Why the QBO is important?

  1. The phase of the QBO affects hurricanes in the Atlantic and is widely used as a prognostic in hurricane forecasts.
    Increased hurricane activity occurs for westerly (or positive) zonal wind anomalies; reduced hurricane activity for easterly or negative zonal wind anomalies.
  2. The QBO along with sea surface temperatures and El Niño Southern Oscillation are thought to affect the monsoon.
  3. Tropical cyclone frequency in the northwest Pacific increases during the westerly phase of the QBO. Activity in the southwest Indian basin, however, increases with the easterly phase of the QBO.
  4. Major winter stratospheric warmings preferentially occur during the easterly phase of the QBO, Holton and Tan (1980).
  5. Predictions of ENSO use the expected wind anomalies at 30mb and 50mb to forecast the strength and timing of the event.
  6. The QBO is thought to affect the Sahel rainfall pattern and is used in forecasts for the region.
  7. The decay of aerosol loading following volcanic eruptions such as El Chichon and Pinatubo depends on the phase of the QBO.

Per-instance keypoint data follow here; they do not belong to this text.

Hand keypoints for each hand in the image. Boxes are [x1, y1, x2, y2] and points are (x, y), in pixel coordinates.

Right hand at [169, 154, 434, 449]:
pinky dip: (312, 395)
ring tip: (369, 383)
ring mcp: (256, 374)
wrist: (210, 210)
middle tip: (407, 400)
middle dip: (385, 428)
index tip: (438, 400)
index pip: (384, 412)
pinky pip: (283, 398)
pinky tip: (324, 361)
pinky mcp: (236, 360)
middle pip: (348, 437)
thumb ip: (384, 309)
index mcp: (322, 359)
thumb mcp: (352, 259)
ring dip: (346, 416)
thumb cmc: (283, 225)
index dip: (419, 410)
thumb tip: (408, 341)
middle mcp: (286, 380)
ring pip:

And that site does not even list the connection between QBO and El Nino that has been observed [1], and definitely by my own eyes as well, and not to forget Eureqa’s machine learning eyes.

That last bit is intriguing, a I am still making progress on ENSO modeling, with this QBO effort providing a foundation for lots of ideas on how to go forward. The connection between QBO, lunar forcing, and ENSO is much too compelling to think otherwise. As far as AGW, I will continue to report on what I can discover from models of the data. This is important when you realize that Lindzen had over 50 years to contribute to the field, and essentially left with the sad fact of contributing nothing, and perhaps even stalling progress in the field of atmospheric sciences for a generation.

[1] Liess, Stefan, and Marvin A. Geller. “On the relationship between QBO and distribution of tropical deep convection.” Journal of Geophysical Research: Atmospheres (1984–2012) 117.D3 (2012).